**Task:**
Filter the records for lines holding the string "SilkS".
*** Opening Exercise materials ***
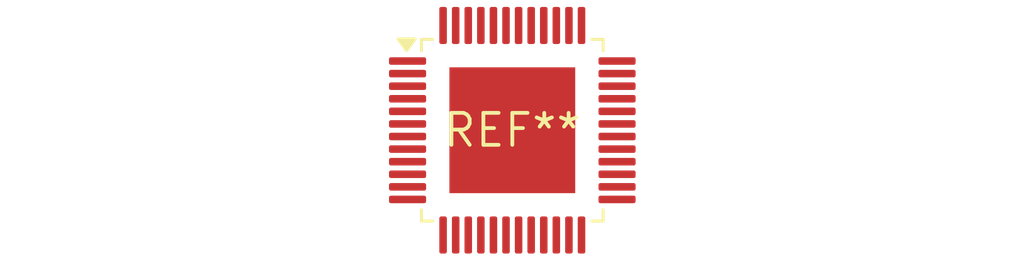
<source format=kicad_pcb>
(kicad_pcb (version 20240108) (generator pcbnew)

  (general
    (thickness 1.6)
  )

  (paper "A4")
  (layers
    (0 "F.Cu" signal)
    (31 "B.Cu" signal)
    (32 "B.Adhes" user "B.Adhesive")
    (33 "F.Adhes" user "F.Adhesive")
    (34 "B.Paste" user)
    (35 "F.Paste" user)
    (36 "B.SilkS" user "B.Silkscreen")
    (37 "F.SilkS" user "F.Silkscreen")
    (38 "B.Mask" user)
    (39 "F.Mask" user)
    (40 "Dwgs.User" user "User.Drawings")
    (41 "Cmts.User" user "User.Comments")
    (42 "Eco1.User" user "User.Eco1")
    (43 "Eco2.User" user "User.Eco2")
    (44 "Edge.Cuts" user)
    (45 "Margin" user)
    (46 "B.CrtYd" user "B.Courtyard")
    (47 "F.CrtYd" user "F.Courtyard")
    (48 "B.Fab" user)
    (49 "F.Fab" user)
    (50 "User.1" user)
    (51 "User.2" user)
    (52 "User.3" user)
    (53 "User.4" user)
    (54 "User.5" user)
    (55 "User.6" user)
    (56 "User.7" user)
    (57 "User.8" user)
    (58 "User.9" user)
  )

  (setup
    (pad_to_mask_clearance 0)
    (pcbplotparams
      (layerselection 0x00010fc_ffffffff)
      (plot_on_all_layers_selection 0x0000000_00000000)
      (disableapertmacros false)
      (usegerberextensions false)
      (usegerberattributes false)
      (usegerberadvancedattributes false)
      (creategerberjobfile false)
      (dashed_line_dash_ratio 12.000000)
      (dashed_line_gap_ratio 3.000000)
      (svgprecision 4)
      (plotframeref false)
      (viasonmask false)
      (mode 1)
      (useauxorigin false)
      (hpglpennumber 1)
      (hpglpenspeed 20)
      (hpglpendiameter 15.000000)
      (dxfpolygonmode false)
      (dxfimperialunits false)
      (dxfusepcbnewfont false)
      (psnegative false)
      (psa4output false)
      (plotreference false)
      (plotvalue false)
      (plotinvisibletext false)
      (sketchpadsonfab false)
      (subtractmaskfromsilk false)
      (outputformat 1)
      (mirror false)
      (drillshape 1)
      (scaleselection 1)
      (outputdirectory "")
    )
  )

  (net 0 "")

  (footprint "TQFP-48-1EP_7x7mm_P0.5mm_EP5x5mm" (layer "F.Cu") (at 0 0))

)

</source>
*** Closing Exercise materials ***
**Exercise solution:**
    (36 "B.SilkS" user "B.Silkscreen")
    (37 "F.SilkS" user "F.Silkscreen")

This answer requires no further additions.